## Your tasks
1. In the barbecue tour article, which meat sampled at Hutchins BBQ did not measure up?
2. List every meat the barbecue tour article says the group sampled at Hutchins BBQ.
3. From the barbecue tour article, pull out the passage starting at "The brisket and" and ending at "a mission impossible.".

## Quoted passage
_ _ _ _ _
|Hutchins BBQ in McKinney has some of the best prices in the DFW area. (Photo ©Chris Wilkins/Texas BBQ Posse)|
We kicked off the Posse's "DFW Top 7 BBQ Tour" Monday at Hutchins BBQ in McKinney and we came away agreeing unanimously that the smoked meat bar had been set very high for the rest of the week.
"If I lived up here I'd probably eat here once a week," Posse co-founder Chris Wilkins said of Hutchins. "I can't believe how this place has stayed under the radar."
The brisket and ribs were outstanding and the turkey was good. The only meat we sampled that didn't measure up was the sausage.
"The sausage is definitely something I'm missing on," owner Tim Hutchins said afterwards. He said he now buys sausage commercially, but he is working on his own recipes and hopes soon to be offering different links.
All this week the Posse is touring the 7 DFW-area joints that made Texas Monthly's new Top 50 list, released last month. We're going for lunch and, except for Saturday, hitting just one place a day so we can actually eat a whole meal for a change. Normally on our tours, we cram so many places into one day that eating a full meal is a mission impossible.
_ _ _ _ _
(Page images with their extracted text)
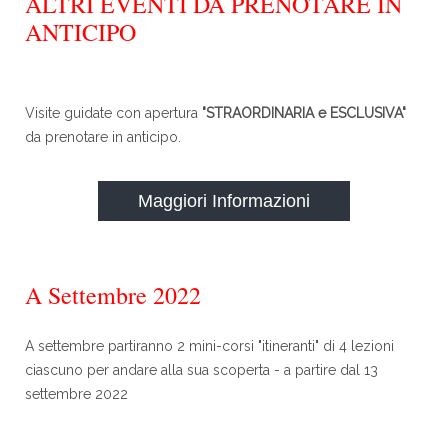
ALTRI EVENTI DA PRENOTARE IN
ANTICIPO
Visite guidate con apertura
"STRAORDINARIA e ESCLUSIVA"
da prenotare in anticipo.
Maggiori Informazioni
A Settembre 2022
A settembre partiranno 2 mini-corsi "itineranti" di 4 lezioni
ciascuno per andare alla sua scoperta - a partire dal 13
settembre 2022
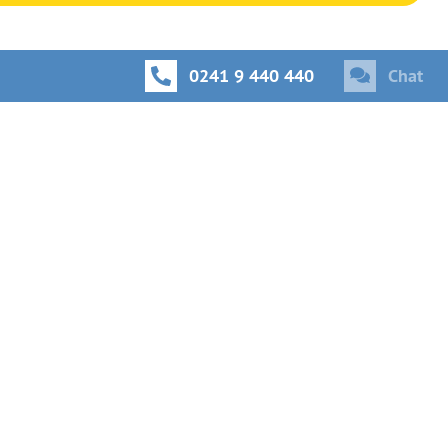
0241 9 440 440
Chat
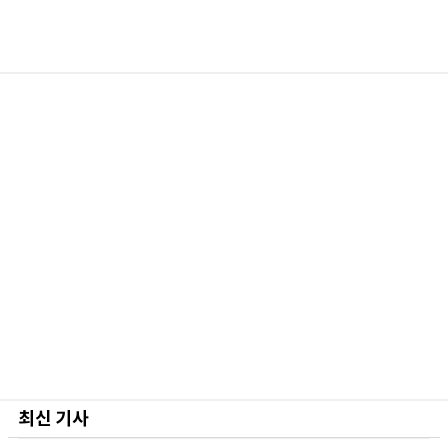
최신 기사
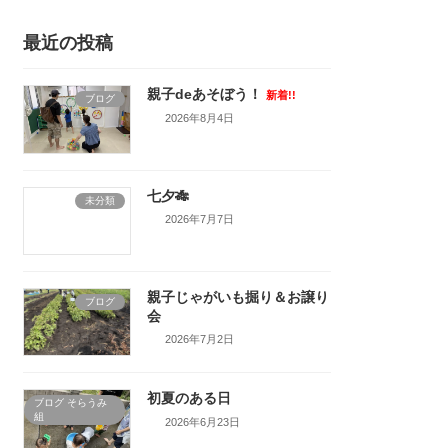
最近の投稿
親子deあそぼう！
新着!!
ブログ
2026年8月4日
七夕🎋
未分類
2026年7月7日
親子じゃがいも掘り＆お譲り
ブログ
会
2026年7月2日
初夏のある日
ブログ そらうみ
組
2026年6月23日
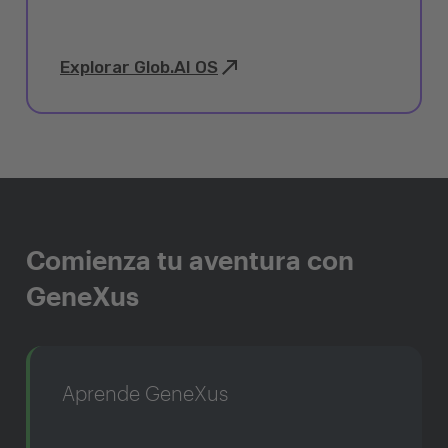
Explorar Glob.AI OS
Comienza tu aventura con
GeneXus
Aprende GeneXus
_ _ _ _ _
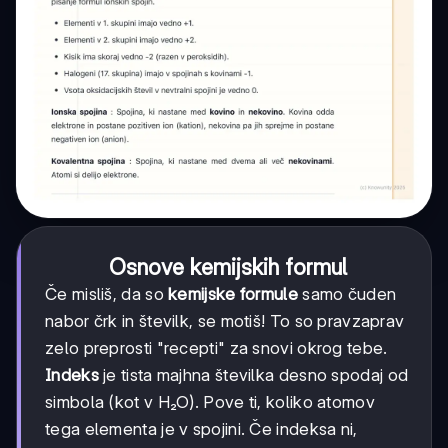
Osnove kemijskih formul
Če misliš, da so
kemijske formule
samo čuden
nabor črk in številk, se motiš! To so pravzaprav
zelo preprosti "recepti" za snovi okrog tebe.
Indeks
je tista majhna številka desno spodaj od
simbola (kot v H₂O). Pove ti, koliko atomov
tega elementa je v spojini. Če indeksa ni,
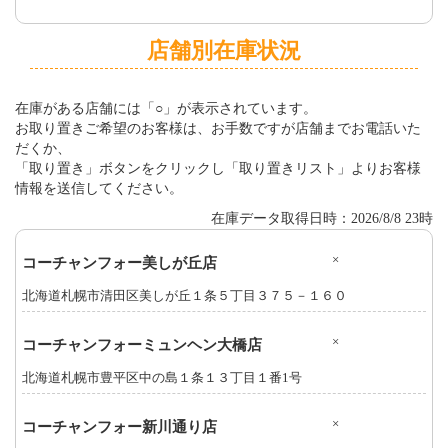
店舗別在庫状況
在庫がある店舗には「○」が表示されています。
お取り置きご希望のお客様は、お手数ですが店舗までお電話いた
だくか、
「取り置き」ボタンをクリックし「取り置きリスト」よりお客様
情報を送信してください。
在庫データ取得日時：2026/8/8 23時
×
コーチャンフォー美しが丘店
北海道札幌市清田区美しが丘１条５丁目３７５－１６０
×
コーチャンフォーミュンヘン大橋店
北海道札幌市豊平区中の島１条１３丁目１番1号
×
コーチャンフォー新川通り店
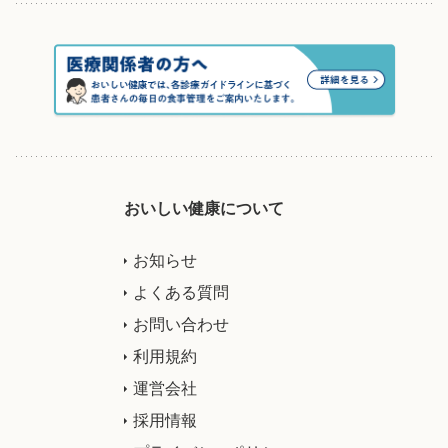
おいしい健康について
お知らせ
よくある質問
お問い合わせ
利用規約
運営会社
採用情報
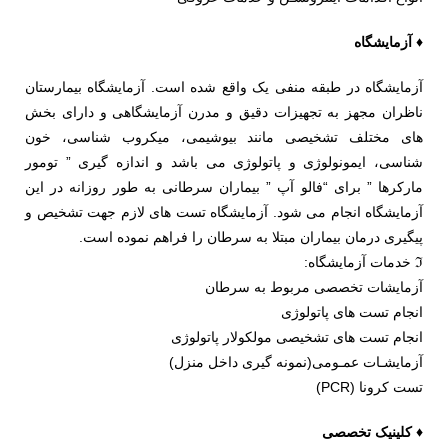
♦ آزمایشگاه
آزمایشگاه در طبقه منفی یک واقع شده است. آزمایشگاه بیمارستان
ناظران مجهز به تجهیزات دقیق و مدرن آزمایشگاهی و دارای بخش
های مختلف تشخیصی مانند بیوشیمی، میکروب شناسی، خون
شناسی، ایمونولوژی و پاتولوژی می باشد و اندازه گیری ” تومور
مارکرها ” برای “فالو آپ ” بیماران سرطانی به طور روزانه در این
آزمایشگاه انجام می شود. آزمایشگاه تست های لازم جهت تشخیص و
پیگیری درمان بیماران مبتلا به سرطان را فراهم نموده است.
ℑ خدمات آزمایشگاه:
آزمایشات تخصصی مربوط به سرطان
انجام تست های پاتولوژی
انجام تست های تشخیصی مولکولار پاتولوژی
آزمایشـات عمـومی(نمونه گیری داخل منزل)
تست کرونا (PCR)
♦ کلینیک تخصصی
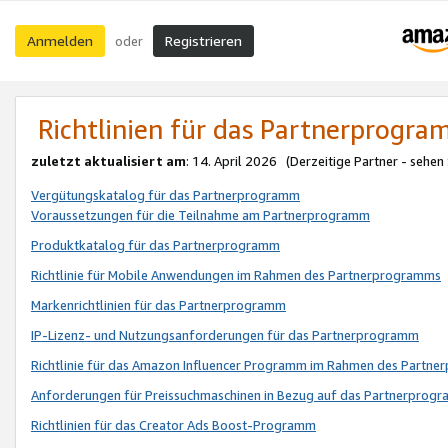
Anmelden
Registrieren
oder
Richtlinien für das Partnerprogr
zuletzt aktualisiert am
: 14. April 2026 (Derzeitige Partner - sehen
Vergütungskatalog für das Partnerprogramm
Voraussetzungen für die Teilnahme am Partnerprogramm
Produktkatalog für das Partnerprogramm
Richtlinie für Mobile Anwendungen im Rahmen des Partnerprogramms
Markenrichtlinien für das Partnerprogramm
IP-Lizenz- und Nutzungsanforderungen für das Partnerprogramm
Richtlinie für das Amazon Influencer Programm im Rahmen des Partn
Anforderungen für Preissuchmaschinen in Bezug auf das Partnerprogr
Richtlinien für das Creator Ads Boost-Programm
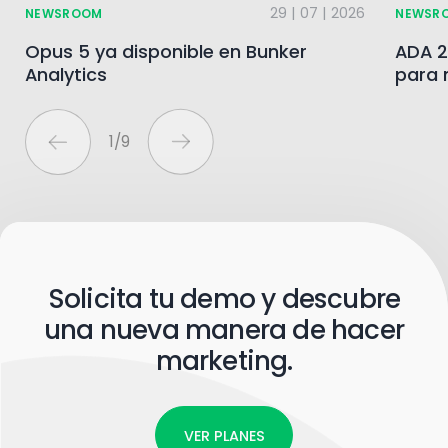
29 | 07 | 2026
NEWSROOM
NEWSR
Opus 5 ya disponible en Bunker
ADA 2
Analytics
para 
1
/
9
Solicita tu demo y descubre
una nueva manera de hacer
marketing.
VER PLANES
_ _ _ _ _
## Activity answers
1. The sausage.

2. Brisket, ribs, turkey, sausage

3.
The brisket and ribs were outstanding and the turkey was good. The only meat we sampled that didn't measure up was the sausage.
"The sausage is definitely something I'm missing on," owner Tim Hutchins said afterwards. He said he now buys sausage commercially, but he is working on his own recipes and hopes soon to be offering different links.
All this week the Posse is touring the 7 DFW-area joints that made Texas Monthly's new Top 50 list, released last month. We're going for lunch and, except for Saturday, hitting just one place a day so we can actually eat a whole meal for a change. Normally on our tours, we cram so many places into one day that eating a full meal is a mission impossible.